EXERCISE 1
Quote the passage on purchase contracts word for word, starting at the words "debt or equity" and ending after "commodities.".

[Begin SELECTED EXTRACT]

DESCRIPTION OF PURCHASE CONTRACTS

 

We may issue purchase contracts for the purchase or sale of:

 

    debt or equity securities issued by us or securities of third parties, a basket of such securities, an index or indices or such securities or any combination of the above as specified in the applicable prospectus supplement;

 

    currencies; or

 

    commodities.

 

Each purchase contract will entitle the holder thereof to purchase or sell, and obligate us to sell or purchase, on specified dates, such securities, currencies or commodities at a specified purchase price, which may be based on a formula, all as set forth in the applicable prospectus supplement. We may, however, satisfy our obligations, if any, with respect to any purchase contract by delivering the cash value of such purchase contract or the cash value of the property otherwise deliverable or, in the case of purchase contracts on underlying currencies, by delivering the underlying currencies, as set forth in the applicable prospectus supplement. The applicable prospectus supplement will also specify the methods by which the holders may purchase or sell such securities, currencies or commodities and any acceleration, cancellation or termination provisions or other provisions relating to the settlement of a purchase contract.

 

The purchase contracts may require us to make periodic payments to the holders thereof or vice versa, which payments may be deferred to the extent set forth in the applicable prospectus supplement, and those payments may be unsecured or prefunded. The purchase contracts may require the holders thereof to secure their obligations in a specified manner to be described in the applicable prospectus supplement. Alternatively, purchase contracts may require holders to satisfy their obligations thereunder when the purchase contracts are issued.

[End SELECTED EXTRACT]
[Begin EXTRACTED DATA]

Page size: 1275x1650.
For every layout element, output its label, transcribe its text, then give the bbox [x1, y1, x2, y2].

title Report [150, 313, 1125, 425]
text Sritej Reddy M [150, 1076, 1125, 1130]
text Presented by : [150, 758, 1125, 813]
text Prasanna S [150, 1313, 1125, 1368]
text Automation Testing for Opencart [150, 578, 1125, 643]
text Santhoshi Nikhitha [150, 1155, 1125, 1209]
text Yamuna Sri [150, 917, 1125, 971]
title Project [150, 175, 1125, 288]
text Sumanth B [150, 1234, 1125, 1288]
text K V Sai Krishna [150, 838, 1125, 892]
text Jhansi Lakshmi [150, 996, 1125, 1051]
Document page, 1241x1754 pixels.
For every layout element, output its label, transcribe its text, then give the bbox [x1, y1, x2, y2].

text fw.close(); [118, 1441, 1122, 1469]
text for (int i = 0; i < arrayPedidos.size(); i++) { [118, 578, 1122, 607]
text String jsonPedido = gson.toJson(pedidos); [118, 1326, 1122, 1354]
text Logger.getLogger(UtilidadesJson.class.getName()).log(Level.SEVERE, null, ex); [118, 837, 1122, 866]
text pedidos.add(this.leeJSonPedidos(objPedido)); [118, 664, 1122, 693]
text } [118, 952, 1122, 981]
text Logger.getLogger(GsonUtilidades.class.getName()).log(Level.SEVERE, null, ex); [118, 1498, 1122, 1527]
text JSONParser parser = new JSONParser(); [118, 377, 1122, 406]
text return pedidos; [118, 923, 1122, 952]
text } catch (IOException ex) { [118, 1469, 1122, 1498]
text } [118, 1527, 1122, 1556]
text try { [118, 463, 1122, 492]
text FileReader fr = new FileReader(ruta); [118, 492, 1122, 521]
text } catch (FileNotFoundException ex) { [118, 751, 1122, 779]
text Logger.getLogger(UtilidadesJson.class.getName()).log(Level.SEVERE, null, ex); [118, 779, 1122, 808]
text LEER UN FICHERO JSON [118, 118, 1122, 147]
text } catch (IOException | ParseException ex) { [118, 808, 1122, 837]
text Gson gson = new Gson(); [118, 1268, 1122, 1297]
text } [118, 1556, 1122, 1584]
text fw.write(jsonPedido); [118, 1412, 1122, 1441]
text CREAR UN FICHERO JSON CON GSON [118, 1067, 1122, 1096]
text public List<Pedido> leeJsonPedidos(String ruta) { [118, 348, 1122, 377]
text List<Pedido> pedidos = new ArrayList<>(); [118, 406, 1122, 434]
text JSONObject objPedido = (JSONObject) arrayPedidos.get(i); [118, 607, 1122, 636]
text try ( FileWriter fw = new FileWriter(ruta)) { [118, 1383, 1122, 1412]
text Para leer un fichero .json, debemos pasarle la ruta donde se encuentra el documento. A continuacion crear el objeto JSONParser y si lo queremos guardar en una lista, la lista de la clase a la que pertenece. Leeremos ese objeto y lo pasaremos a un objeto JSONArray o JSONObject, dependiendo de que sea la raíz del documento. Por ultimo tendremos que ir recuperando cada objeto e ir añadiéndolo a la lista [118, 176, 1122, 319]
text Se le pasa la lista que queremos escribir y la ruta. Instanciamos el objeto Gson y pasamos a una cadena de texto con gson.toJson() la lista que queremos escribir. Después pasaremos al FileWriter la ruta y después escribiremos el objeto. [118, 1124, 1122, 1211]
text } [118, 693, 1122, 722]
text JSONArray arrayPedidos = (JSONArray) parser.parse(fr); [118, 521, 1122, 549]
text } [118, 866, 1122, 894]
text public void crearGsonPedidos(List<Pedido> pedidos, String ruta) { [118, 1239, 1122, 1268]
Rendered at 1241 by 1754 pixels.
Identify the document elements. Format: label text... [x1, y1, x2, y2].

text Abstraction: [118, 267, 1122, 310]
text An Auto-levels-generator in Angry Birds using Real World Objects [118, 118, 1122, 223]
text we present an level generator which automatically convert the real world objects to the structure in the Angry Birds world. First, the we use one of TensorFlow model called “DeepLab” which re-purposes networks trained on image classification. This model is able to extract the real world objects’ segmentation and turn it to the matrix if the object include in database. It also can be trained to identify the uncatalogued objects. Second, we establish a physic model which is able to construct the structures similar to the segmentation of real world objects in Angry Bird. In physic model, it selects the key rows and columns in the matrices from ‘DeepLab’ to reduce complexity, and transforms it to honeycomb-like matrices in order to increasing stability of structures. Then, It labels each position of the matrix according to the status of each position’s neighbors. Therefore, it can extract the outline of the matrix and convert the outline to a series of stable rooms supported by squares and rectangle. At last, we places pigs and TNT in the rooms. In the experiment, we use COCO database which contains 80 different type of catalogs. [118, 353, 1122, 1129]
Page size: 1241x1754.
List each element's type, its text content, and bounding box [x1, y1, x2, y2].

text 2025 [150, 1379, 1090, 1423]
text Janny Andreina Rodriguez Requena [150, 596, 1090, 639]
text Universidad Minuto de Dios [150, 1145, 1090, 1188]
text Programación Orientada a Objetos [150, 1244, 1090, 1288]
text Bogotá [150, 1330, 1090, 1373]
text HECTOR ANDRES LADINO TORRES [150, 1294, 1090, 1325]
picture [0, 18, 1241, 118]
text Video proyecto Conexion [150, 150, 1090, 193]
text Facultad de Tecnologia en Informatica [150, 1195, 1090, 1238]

[End EXTRACTED DATA]

EXERCISE 2
Please print the rows exactly, starting at the line that contains "text fw.close(); [118, 1441, 1122, 1469]" and ending after the line that contains "text LEER UN".

RESULT 1
debt or equity securities issued by us or securities of third parties, a basket of such securities, an index or indices or such securities or any combination of the above as specified in the applicable prospectus supplement;

 

    currencies; or

 

    commodities.

RESULT 2
text fw.close(); [118, 1441, 1122, 1469]
text for (int i = 0; i < arrayPedidos.size(); i++) { [118, 578, 1122, 607]
text String jsonPedido = gson.toJson(pedidos); [118, 1326, 1122, 1354]
text Logger.getLogger(UtilidadesJson.class.getName()).log(Level.SEVERE, null, ex); [118, 837, 1122, 866]
text pedidos.add(this.leeJSonPedidos(objPedido)); [118, 664, 1122, 693]
text } [118, 952, 1122, 981]
text Logger.getLogger(GsonUtilidades.class.getName()).log(Level.SEVERE, null, ex); [118, 1498, 1122, 1527]
text JSONParser parser = new JSONParser(); [118, 377, 1122, 406]
text return pedidos; [118, 923, 1122, 952]
text } catch (IOException ex) { [118, 1469, 1122, 1498]
text } [118, 1527, 1122, 1556]
text try { [118, 463, 1122, 492]
text FileReader fr = new FileReader(ruta); [118, 492, 1122, 521]
text } catch (FileNotFoundException ex) { [118, 751, 1122, 779]
text Logger.getLogger(UtilidadesJson.class.getName()).log(Level.SEVERE, null, ex); [118, 779, 1122, 808]
text LEER UN FICHERO JSON [118, 118, 1122, 147]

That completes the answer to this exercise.